The color purple was first associated with disabled people in the late 2000s during anti-government austerity cuts that affected disabled people most. The movement used purple on its website, banners and marches. Over the course of nearly a decade, the business case of disability inclusion took hold. This $8tn market, or £270bn annual household spending power in the UK, helped coin the purple pound as the carrot, the reward, the spoils of being truly inclusive to the disability community.

The time is now

With social media, influencer marketing and entrepreneurship empowering people and businesses more than ever, change is now truly possible. I started blogging in 2009 and later co-founded an accessible travel site Accomable with my childhood friend Srin Madipalli (after we started online publication Disability Horizons), which was later acquired by Airbnb.
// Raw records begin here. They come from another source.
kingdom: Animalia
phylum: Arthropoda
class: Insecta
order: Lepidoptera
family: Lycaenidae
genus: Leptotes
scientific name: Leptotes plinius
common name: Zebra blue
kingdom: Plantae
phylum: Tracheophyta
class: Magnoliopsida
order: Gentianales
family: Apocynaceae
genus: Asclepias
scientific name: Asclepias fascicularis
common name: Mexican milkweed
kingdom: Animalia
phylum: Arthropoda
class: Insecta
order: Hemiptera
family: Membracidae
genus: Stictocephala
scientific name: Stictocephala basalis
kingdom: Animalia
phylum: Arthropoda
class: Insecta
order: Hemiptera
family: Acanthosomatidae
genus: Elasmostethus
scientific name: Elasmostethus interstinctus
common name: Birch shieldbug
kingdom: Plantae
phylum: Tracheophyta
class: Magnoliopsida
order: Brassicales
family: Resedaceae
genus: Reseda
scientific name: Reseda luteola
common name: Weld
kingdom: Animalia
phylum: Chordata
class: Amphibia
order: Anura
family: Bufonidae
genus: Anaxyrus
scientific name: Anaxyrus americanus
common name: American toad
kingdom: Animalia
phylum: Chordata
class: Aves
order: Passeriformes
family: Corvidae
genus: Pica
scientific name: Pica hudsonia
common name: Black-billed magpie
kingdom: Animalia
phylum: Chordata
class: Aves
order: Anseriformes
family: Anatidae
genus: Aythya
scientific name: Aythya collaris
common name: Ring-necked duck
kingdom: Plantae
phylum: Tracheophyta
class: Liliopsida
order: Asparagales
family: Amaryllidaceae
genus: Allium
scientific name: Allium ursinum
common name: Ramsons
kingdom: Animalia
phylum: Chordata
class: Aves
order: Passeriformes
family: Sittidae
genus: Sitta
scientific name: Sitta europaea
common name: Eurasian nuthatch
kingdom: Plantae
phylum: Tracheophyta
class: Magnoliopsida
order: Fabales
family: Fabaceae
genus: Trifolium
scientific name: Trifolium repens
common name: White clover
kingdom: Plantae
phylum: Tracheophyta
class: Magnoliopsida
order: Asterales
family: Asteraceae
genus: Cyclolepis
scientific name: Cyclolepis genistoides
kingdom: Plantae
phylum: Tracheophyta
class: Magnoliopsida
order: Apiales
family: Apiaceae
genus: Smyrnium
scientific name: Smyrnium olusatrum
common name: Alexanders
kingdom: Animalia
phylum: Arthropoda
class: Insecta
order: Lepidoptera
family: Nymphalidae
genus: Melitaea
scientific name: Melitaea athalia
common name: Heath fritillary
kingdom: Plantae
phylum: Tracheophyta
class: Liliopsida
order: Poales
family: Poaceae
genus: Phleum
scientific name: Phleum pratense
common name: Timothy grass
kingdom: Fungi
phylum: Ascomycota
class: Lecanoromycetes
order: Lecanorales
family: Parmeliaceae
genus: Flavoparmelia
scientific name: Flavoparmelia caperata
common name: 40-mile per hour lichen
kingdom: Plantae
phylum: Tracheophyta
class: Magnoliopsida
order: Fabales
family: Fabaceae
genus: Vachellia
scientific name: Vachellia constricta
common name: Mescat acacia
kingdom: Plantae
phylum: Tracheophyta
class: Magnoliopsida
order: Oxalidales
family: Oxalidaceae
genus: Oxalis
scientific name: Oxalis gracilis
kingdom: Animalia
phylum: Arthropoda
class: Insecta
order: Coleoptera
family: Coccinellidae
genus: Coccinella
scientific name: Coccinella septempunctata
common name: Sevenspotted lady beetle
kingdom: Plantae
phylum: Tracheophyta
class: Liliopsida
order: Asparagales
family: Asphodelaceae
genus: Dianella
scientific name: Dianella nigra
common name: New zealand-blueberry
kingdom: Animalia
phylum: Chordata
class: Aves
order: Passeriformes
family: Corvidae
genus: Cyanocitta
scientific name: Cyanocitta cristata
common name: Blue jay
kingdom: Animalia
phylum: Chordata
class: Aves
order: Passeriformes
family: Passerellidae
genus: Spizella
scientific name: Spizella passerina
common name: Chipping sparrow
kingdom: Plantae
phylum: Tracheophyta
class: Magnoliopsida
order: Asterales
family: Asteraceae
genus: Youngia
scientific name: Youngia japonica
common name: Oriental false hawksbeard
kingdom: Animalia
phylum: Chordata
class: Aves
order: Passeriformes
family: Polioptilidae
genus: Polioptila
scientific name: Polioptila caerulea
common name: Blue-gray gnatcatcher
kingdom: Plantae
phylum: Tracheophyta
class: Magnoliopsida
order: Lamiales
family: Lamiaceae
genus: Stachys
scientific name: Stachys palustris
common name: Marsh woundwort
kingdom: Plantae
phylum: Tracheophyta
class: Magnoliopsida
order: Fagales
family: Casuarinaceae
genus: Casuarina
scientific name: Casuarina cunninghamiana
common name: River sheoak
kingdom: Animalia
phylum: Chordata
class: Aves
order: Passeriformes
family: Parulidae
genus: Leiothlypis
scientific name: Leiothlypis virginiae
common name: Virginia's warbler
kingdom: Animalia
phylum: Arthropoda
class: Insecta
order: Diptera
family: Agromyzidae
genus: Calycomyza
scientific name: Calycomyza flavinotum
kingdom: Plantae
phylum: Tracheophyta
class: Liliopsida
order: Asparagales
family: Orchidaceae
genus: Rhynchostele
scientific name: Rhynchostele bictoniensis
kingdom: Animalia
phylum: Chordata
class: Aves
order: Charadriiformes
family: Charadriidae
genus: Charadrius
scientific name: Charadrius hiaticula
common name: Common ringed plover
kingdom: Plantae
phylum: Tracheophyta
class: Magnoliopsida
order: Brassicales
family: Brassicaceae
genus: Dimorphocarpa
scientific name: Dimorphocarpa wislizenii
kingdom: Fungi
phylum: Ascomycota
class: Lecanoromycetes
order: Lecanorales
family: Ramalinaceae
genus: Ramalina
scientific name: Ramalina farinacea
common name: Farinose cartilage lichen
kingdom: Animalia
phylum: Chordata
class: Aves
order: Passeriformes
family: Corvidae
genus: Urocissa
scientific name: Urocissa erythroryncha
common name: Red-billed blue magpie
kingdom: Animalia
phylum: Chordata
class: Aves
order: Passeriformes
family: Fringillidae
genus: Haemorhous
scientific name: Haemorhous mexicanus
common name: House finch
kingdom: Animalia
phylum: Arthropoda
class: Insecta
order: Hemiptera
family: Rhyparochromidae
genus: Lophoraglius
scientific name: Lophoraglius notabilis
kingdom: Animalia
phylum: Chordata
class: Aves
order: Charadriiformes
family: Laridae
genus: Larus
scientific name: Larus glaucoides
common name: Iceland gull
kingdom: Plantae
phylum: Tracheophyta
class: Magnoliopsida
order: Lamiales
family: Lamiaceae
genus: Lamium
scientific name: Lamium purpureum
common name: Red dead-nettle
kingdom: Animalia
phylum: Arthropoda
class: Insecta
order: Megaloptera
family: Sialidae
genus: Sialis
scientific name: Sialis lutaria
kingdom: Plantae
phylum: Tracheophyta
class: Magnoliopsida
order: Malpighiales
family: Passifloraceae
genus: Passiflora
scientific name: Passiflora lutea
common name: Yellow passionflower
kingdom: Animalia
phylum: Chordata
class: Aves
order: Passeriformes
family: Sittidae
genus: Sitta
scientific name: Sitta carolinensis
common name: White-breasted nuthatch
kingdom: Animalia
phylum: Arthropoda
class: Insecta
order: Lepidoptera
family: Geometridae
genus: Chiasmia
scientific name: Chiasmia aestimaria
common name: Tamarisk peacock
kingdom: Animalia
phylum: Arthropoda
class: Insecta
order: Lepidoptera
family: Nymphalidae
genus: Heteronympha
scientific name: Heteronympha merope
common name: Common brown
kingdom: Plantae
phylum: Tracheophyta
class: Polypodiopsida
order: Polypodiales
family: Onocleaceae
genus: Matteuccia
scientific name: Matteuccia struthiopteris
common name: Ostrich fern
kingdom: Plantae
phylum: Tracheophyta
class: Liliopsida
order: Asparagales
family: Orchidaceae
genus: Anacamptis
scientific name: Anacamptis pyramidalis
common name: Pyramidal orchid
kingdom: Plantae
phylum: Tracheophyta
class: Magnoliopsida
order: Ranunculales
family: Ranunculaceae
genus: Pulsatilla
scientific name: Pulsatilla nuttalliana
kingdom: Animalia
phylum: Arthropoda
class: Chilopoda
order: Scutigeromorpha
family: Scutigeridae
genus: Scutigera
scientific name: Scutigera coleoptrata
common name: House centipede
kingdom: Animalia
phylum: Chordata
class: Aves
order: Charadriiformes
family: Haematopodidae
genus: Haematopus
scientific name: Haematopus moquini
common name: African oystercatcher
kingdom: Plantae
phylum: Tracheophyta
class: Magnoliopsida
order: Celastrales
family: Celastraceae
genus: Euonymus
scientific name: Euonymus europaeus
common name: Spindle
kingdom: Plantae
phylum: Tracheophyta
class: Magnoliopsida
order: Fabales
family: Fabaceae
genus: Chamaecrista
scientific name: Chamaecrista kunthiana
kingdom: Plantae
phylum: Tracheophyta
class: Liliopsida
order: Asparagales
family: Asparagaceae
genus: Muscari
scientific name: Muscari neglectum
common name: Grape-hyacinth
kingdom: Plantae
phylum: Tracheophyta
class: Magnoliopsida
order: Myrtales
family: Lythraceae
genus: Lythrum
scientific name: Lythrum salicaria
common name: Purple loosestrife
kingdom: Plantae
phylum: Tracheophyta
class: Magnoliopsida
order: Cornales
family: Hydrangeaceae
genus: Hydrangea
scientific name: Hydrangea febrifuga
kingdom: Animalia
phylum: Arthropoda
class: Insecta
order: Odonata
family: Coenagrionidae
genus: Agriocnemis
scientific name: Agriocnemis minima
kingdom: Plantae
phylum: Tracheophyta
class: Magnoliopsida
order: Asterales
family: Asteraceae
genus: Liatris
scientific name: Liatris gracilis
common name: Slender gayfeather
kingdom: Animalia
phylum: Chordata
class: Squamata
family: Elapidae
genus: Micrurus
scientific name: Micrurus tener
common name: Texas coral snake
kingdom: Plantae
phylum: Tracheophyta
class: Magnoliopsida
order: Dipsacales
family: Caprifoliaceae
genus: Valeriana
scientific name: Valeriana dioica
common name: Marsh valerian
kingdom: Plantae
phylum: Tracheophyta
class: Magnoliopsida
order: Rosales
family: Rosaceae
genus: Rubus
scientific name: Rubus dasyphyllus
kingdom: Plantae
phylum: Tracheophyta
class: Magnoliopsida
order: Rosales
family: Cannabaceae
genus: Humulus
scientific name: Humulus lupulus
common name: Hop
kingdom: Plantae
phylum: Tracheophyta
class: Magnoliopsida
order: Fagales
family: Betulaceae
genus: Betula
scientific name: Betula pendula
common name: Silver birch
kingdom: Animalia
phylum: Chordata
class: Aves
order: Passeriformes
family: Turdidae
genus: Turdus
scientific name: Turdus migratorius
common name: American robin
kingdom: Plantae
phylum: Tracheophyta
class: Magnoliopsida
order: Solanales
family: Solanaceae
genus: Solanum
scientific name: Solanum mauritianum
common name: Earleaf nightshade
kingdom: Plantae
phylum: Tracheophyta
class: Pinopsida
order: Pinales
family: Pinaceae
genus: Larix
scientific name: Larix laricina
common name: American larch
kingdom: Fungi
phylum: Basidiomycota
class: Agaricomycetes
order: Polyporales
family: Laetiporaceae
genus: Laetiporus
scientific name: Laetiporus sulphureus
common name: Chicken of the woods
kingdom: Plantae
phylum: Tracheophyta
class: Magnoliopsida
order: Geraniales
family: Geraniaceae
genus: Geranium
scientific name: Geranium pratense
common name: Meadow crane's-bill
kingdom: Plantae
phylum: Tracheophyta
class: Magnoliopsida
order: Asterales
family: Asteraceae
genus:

I’m now disrupting again but with all brands, particularly through marketing and advertising, with my latest venture Purple Goat. Even with the rise of influencer marketing, only 0.06% of advertising represents disabled stories. Something needs doing.

Since starting in April 2020, we’ve worked with global tier 1 brands including Tesco, Facebook and Virgin Media/O2, activating phenomenal disabled influencers and giving the world an authentic and genuine narrative of disability through marketing media channels.

As brands begin to see the true value of disability (and the broader diversity and inclusion agenda), we’ll see a better bottom line for businesses and a better world for all. Representation is the key ingredient in empowering disabled people to get societal barriers removed, and in helping brands have a competitive advantage on an emerging market with huge growth potential. It’s a win-win.